None of this should be mistaken for a suggestion that the Cardinals' fan base is correct in its assessment of Floyd, or that the Eagles' fan base was incorrect in its assessment that Howie Roseman and Doug Pederson had nothing to lose by putting in a waiver claim on the former Notre Dame standout, or that the Patriots were correct in their assessment that adding Floyd was worth the hit to their future payroll flexibility. Maybe $1.3 million will prove to be a smart price to pay for the exclusive negotiating rights that the Patriots will now enjoy with Floyd between now and the start of the 2017 free-agent signing period. Maybe it will prove to be a price the Eagles would have been wise to pay. The point, in part, is that it is difficult for one person to form an educated opinion on the validity of adding a player if that person has not studied all of that player's snaps with an eye toward the role he'd be asked to play in a given scheme. Hence, the entire departments that NFL teams dedicate to such matters. And even then . . .

Another part of that point is that fixing the Eagles is not as easy as Howie Roseman flipping open his copy of Street & Smith's Guide to Giving a Franchise Quarterback Some Help.

One of the better moves of this past offseason was the Lions' signing of former Bengals receiver Marvin Jones, who enters Week 15 with 46 catches, 797 yards and four touchdowns (that's an average of 17.3 yards per catch). From 2013 to '15, Jones averaged 58 catches, 764 yards and seven touchdowns, missing one season due to an injury. He signed a contract that will cost an average of $7.5 million against the cap over the first three years of the deal.

Eric Decker was a smart sign for the Jets post-2013, at least two seasons, averaging 77 catches for 994 yards and eight touchdowns in his first two years after signing with the Jets for an average cap number of $6.15 million over the first three years. Golden Tate gave the Lions some value at an average cap number of $5 million over the first four years of the deal he signed that offseason. DeSean Jackson was dynamite in his first year post-Eagles, but over the last two has reminded us why Chip Kelly was willing to move on, with 72 catches, 1,274 yards and eight touchdowns in 22 games in 2015-16. Certainly, he is a weapon when healthy, but at an average $7.1 million cap number per year.

To put that in perspective, the Eagles will enter the offseason with roughly $160 million committed toward the 2017 cap, per figures compiled by OverTheCap.com, leaving them roughly $5 million wiggle room under a hypothetical cap of $165 million. They could add another $7.75 million by releasing Connor Barwin, $4 million by releasing Ryan Mathews, $4 million by trading or releasing Darren Sproles, $3.2 million by releasing Leodis McKelvin. But those players need to be replaced, and after that you might be looking at no more than $15 million in wiggle room.

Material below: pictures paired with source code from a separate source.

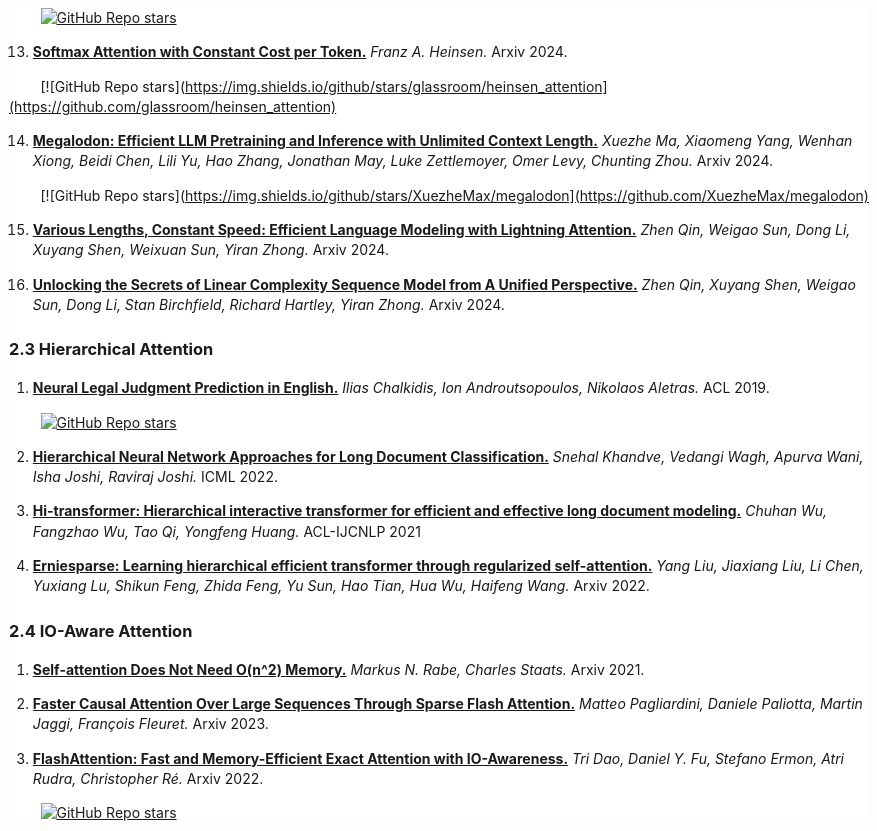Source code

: &nbsp;&nbsp;&nbsp;&nbsp;&nbsp;&nbsp;&nbsp; [![GitHub Repo stars](https://img.shields.io/github/stars/OpenNLPLab/LASP)](https://github.com/OpenNLPLab/LASP)

13. [**Softmax Attention with Constant Cost per Token.**](https://arxiv.org/abs/2404.05843) *Franz A. Heinsen.* Arxiv 2024.

&nbsp;&nbsp;&nbsp;&nbsp;&nbsp;&nbsp;&nbsp; [![GitHub Repo stars](https://img.shields.io/github/stars/glassroom/heinsen_attention](https://github.com/glassroom/heinsen_attention)

14. [**Megalodon: Efficient LLM Pretraining and Inference with Unlimited Context Length.**](https://arxiv.org/abs/2404.08801) *Xuezhe Ma, Xiaomeng Yang, Wenhan Xiong, Beidi Chen, Lili Yu, Hao Zhang, Jonathan May, Luke Zettlemoyer, Omer Levy, Chunting Zhou.* Arxiv 2024.

&nbsp;&nbsp;&nbsp;&nbsp;&nbsp;&nbsp;&nbsp; [![GitHub Repo stars](https://img.shields.io/github/stars/XuezheMax/megalodon](https://github.com/XuezheMax/megalodon)

15. [**Various Lengths, Constant Speed: Efficient Language Modeling with Lightning Attention.**](https://arxiv.org/abs/2405.17381) *Zhen Qin, Weigao Sun, Dong Li, Xuyang Shen, Weixuan Sun, Yiran Zhong.* Arxiv 2024.

16. [**Unlocking the Secrets of Linear Complexity Sequence Model from A Unified Perspective.**](https://arxiv.org/abs/2405.17383) *Zhen Qin, Xuyang Shen, Weigao Sun, Dong Li, Stan Birchfield, Richard Hartley, Yiran Zhong.* Arxiv 2024.

### 2.3 Hierarchical Attention

1. [**Neural Legal Judgment Prediction in English.**](https://aclanthology.org/P19-1424.pdf) *Ilias Chalkidis, Ion Androutsopoulos, Nikolaos Aletras.* ACL 2019. 

&nbsp;&nbsp;&nbsp;&nbsp;&nbsp;&nbsp;&nbsp; [![GitHub Repo stars](https://img.shields.io/github/stars/PolarisRisingWar/pytorch_ljp)](https://github.com/PolarisRisingWar/pytorch_ljp)

2. [**Hierarchical Neural Network Approaches for Long Document Classification.**](https://arxiv.org/abs/2201.06774) *Snehal Khandve, Vedangi Wagh, Apurva Wani, Isha Joshi, Raviraj Joshi.* ICML 2022. 

3. [**Hi-transformer: Hierarchical interactive transformer for efficient and effective long document modeling.**](https://arxiv.org/abs/2106.01040) *Chuhan Wu, Fangzhao Wu, Tao Qi, Yongfeng Huang.* ACL-IJCNLP 2021 

4. [**Erniesparse: Learning hierarchical efficient transformer through regularized self-attention.**](https://arxiv.org/abs/2203.12276) *Yang Liu, Jiaxiang Liu, Li Chen, Yuxiang Lu, Shikun Feng, Zhida Feng, Yu Sun, Hao Tian, Hua Wu, Haifeng Wang.* Arxiv 2022.

### 2.4 IO-Aware Attention

1. [**Self-attention Does Not Need O(n^2) Memory.**](https://arxiv.org/abs/2112.05682) *Markus N. Rabe, Charles Staats.* Arxiv 2021.

2. [**Faster Causal Attention Over Large Sequences Through Sparse Flash Attention.**](https://arxiv.org/abs/2306.01160) *Matteo Pagliardini, Daniele Paliotta, Martin Jaggi, François Fleuret.* Arxiv 2023.

3. [**FlashAttention: Fast and Memory-Efficient Exact Attention with IO-Awareness.**](https://arxiv.org/abs/2205.14135) *Tri Dao, Daniel Y. Fu, Stefano Ermon, Atri Rudra, Christopher Ré.* Arxiv 2022.

&nbsp;&nbsp;&nbsp;&nbsp;&nbsp;&nbsp;&nbsp; [![GitHub Repo stars](https://img.shields.io/github/stars/Dao-AILab/flash-attention)](https://github.com/Dao-AILab/flash-attention)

The reality of the Eagles' situation is that they might have to settle for incremental improvement at wide receiver while perhaps making their big move at cornerback (a position that includes the Rams' Trumaine Johnson and the Bills' Stephon Gilmore, with a deep draft class to boot), or on the defensive line (who offers more bang for your buck: a wide receiver, or Bennie Logan?). The Eagles' reality is they might find more wisdom in the lower reaches of the receiver market. Think Pierre Garcon instead of Jackson, Kamar Aiken instead of Terrelle Pryor, Brian Quick instead of Floyd.

The lesson of the Eagles' inaction on Floyd just might be: Get used to it, you'll thank us later.